UC Riverside, May 30, 2012
New research by a University of California, Riverside psychologist raises serious questions about eyewitness identification procedures that are being adopted by police departments across the United States.
These new procedures are designed to reduce the kinds of false identification errors that can lead to wrongful convictions of innocent people.
While it has long been held that these changes reduce false identifications with little or no loss of correct identifications, UC Riverside psychology professor Steven E. Clark suggests that that is not the case.
The loss of correct identifications can be significant, Clark says. Importantly, the new procedures may, under some circumstances, lead to identification evidence that is less accurate than the identification evidence from the procedures they are designed to replace. Policymakers need to look very carefully at the data from empirical studies as they consider adopting new procedures, he cautions.
Clark's study, "Costs and Benefits of Eyewitness Identification Reform: Psychological Science and public Policy," appears in the May issue of the peer-reviewed journal Perspectives on Psychological Science, published by the Association for Psychological Science.
Clark has been involved in more than 200 criminal and civil cases, has consulted with prosecution and defense attorneys, and has testified as an expert in federal and state courts in six states, including California. Much of his research has been funded by the National Science Foundation.
In the paper, the psychologist notes that the reforms are directed at fundamental aspects of the identification process: How lineups are constructed, what witnesses are told and how they are instructed prior to the lineup, the way that the lineup is presented, and what police officers should and should not say and do during the identification procedure.
"Whether policymakers decide to adopt or not adopt these new procedures is up to them," he says. "In order to make those policy decisions, they need to know clearly what the benefits are and what the costs are."
For some of the new procedures the cost-benefit trade-offs are clear. For other procedures, Clark suggests that the critical research has not been done. For example, one of the new procedures coming into use requires that the police officer who shows the lineup not know which person in the lineup is the suspect. In this "blind" procedure, the police officer would not know whether the suspect was second, third or sixth in the lineup. The blind procedure prevents police officers from deliberately or inadvertently cuing witnesses about who they should pick from the lineup.

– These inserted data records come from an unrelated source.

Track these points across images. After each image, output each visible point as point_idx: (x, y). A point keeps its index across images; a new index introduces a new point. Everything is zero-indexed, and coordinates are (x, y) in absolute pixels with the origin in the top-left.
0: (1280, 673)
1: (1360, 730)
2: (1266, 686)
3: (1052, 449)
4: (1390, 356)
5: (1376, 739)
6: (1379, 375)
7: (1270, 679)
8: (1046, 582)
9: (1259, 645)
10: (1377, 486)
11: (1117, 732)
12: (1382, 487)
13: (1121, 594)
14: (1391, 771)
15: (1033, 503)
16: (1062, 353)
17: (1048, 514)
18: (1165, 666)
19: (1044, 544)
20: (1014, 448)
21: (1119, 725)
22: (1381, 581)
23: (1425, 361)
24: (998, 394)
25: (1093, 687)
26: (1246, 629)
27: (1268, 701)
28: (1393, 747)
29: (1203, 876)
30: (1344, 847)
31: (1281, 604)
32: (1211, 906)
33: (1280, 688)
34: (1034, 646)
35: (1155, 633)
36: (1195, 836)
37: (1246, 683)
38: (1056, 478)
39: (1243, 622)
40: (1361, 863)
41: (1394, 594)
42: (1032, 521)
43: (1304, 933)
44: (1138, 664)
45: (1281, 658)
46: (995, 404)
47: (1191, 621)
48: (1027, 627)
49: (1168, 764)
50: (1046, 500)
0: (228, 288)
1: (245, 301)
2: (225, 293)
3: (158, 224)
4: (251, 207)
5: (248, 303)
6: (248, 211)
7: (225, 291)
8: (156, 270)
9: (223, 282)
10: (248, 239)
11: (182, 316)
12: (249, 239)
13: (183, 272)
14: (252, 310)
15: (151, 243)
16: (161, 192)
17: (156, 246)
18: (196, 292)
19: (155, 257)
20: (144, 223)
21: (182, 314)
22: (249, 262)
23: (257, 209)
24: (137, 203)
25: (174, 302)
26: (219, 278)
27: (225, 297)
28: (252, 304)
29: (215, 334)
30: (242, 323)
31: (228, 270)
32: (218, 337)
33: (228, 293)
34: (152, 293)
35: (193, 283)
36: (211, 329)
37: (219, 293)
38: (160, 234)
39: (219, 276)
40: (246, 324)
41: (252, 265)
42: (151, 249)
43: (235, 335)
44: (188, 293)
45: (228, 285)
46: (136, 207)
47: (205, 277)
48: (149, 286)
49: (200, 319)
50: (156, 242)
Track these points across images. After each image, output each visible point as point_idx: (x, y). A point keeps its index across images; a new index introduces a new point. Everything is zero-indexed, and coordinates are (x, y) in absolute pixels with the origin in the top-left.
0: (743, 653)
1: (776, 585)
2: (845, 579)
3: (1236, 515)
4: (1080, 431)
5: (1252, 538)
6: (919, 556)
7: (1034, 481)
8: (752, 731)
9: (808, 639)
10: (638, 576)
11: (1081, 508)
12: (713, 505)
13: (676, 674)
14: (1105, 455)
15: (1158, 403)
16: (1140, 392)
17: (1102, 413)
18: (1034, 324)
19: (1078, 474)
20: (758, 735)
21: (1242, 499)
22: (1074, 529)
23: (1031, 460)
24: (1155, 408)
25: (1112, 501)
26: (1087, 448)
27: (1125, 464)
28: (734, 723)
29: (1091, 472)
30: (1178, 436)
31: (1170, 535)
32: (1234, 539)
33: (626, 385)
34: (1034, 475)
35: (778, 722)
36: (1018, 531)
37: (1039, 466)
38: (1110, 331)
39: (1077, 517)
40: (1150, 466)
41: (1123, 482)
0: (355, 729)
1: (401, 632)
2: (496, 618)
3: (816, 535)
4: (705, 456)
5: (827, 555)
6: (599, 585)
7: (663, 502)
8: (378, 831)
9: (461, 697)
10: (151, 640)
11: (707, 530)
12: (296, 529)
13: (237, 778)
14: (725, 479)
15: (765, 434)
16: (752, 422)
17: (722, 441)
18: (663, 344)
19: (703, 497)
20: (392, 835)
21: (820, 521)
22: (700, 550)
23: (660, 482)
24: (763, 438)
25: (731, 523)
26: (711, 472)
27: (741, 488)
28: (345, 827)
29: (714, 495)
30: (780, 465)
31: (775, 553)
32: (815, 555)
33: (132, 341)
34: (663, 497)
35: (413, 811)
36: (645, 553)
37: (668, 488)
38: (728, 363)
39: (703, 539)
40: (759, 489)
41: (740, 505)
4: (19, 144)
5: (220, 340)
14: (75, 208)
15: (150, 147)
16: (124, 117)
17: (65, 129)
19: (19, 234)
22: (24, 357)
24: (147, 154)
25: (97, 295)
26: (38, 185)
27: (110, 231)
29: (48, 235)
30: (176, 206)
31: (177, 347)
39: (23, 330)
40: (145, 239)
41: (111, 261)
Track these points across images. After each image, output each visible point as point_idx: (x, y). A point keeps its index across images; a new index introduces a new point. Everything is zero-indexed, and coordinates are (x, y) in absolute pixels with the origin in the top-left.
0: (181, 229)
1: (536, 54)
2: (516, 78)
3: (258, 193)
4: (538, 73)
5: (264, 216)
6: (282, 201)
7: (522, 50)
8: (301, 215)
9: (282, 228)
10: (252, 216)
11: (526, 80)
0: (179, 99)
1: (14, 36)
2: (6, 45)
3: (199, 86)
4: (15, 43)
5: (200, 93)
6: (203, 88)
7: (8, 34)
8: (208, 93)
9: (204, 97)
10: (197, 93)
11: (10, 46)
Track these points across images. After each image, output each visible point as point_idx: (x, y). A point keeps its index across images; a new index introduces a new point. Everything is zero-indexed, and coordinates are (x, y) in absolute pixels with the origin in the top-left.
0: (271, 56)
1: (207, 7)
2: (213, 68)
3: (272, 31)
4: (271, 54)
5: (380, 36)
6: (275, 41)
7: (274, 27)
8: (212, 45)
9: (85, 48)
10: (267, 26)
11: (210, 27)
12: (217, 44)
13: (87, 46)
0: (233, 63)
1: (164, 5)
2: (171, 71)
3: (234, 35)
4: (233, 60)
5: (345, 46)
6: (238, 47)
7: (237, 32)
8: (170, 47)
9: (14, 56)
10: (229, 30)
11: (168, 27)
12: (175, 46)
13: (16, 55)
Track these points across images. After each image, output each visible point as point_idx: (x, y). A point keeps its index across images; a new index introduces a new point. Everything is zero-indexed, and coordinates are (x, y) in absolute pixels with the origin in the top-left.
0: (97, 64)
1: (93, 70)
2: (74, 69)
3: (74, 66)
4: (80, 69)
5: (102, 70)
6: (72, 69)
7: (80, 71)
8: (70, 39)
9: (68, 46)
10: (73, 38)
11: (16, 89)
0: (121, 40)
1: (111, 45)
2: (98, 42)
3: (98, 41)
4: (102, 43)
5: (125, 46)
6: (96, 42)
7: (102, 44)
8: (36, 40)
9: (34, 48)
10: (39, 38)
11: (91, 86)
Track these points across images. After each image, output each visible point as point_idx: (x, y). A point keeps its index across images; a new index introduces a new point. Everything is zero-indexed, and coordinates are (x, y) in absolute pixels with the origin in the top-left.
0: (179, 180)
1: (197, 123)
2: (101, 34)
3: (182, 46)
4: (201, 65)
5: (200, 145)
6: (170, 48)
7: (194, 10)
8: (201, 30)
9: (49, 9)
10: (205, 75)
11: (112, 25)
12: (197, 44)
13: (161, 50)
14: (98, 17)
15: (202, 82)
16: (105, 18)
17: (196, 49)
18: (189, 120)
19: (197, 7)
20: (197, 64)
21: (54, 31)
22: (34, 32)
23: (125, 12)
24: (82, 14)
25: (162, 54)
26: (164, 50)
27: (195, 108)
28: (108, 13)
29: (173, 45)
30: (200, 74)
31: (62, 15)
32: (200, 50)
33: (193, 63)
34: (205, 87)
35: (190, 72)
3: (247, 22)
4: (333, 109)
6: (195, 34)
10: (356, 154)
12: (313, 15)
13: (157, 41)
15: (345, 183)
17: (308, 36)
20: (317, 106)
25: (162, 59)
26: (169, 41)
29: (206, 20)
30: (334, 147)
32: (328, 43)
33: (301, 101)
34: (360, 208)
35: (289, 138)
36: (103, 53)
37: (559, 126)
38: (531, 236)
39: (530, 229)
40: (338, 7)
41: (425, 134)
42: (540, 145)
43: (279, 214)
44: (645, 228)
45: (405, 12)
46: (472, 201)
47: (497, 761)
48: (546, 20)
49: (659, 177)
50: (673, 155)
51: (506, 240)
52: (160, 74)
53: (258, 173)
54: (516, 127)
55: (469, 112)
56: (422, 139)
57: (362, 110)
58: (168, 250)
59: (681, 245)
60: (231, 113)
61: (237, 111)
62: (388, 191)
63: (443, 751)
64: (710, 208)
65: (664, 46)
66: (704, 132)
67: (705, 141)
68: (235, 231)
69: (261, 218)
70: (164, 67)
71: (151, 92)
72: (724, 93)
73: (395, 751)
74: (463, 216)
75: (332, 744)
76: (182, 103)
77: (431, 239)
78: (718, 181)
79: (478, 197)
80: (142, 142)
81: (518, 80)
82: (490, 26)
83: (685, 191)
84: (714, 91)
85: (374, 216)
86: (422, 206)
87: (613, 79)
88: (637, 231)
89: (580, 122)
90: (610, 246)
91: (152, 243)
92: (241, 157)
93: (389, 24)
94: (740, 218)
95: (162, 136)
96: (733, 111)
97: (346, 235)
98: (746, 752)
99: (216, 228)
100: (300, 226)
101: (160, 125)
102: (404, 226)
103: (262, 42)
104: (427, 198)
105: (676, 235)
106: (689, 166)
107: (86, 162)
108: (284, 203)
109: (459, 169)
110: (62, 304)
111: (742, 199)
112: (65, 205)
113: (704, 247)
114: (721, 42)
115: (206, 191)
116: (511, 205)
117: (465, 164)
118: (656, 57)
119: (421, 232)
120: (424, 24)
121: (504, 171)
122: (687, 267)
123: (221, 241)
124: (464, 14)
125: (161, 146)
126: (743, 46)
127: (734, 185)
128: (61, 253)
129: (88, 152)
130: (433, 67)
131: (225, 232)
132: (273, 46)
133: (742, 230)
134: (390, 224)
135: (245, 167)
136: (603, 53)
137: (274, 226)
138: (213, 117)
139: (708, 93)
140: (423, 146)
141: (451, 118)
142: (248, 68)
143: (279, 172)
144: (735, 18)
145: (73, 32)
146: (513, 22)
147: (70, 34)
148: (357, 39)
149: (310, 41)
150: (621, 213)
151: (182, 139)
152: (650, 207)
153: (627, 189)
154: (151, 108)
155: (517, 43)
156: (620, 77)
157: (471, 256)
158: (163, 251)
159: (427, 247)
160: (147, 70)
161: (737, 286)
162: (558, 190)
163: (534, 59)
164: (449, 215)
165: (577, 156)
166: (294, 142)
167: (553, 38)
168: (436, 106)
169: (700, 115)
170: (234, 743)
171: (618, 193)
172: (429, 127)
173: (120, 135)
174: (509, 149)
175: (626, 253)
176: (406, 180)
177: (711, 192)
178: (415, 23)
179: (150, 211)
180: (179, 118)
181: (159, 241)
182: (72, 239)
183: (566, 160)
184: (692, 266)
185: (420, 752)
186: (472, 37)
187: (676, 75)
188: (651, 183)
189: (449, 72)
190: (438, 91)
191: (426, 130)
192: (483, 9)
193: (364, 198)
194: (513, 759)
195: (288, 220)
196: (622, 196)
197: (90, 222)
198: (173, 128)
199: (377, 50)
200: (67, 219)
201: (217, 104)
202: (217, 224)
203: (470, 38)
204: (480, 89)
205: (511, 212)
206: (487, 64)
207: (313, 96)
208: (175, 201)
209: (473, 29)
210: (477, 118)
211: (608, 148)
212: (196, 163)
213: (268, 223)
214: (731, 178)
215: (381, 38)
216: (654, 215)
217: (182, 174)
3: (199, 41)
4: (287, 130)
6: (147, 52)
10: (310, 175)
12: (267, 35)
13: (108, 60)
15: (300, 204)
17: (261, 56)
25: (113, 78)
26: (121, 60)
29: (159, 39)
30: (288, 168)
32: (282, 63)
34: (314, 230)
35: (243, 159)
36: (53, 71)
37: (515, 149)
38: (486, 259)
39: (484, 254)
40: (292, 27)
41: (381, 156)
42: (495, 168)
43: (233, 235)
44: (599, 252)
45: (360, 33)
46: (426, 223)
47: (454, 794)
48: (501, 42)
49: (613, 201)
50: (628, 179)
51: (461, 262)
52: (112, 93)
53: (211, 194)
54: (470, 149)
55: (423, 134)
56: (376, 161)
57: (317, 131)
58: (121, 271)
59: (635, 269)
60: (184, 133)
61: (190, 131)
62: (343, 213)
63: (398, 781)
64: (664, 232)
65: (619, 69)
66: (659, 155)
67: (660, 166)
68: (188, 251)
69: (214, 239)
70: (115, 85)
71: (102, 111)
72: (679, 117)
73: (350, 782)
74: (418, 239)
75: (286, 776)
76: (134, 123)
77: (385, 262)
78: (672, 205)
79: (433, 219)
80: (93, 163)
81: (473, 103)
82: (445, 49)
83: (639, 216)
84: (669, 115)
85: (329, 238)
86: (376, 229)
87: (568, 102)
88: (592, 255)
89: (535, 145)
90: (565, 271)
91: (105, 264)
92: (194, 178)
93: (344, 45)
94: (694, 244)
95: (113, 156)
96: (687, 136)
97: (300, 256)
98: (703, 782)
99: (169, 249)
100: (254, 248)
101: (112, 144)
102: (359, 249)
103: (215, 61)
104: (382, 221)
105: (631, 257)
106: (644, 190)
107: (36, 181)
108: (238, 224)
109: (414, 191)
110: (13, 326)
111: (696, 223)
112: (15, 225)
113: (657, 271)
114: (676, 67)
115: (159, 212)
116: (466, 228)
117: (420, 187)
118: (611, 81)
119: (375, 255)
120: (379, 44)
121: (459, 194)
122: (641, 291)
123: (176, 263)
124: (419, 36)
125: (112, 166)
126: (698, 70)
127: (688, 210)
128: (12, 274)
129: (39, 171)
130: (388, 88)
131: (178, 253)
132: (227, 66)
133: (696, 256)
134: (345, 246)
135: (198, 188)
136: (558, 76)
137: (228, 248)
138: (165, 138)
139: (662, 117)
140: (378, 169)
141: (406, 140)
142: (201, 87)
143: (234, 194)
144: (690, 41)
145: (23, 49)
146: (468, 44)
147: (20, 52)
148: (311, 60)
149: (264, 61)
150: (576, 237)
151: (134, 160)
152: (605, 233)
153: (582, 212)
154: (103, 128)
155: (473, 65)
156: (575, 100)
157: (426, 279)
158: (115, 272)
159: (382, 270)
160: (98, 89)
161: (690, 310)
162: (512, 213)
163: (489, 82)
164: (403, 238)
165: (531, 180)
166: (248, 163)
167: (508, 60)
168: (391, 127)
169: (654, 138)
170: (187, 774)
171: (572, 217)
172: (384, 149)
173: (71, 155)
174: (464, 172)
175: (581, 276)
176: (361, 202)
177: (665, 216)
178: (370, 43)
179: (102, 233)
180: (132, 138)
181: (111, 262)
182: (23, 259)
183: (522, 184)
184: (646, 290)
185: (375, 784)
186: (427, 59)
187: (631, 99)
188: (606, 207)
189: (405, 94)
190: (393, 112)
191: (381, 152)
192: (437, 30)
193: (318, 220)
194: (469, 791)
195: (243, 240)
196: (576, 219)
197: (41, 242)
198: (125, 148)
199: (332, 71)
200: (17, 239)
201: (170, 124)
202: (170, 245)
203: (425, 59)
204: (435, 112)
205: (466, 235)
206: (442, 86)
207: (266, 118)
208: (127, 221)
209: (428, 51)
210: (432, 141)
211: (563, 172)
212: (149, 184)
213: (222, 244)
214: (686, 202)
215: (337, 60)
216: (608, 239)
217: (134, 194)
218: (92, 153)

"The principle behind blind lineup administration is solid," Clark says. "If the criminal justice system is concerned that the police might inadvertently communicate their expectations to witnesses, then a good solution is for the police to not have expectations by not knowing which person in the lineup is the suspect. However, many ideas that seem right in principle don't actually work, or have unintended side effects. The principle behind the blind lineup may be solid, but solid data would be better."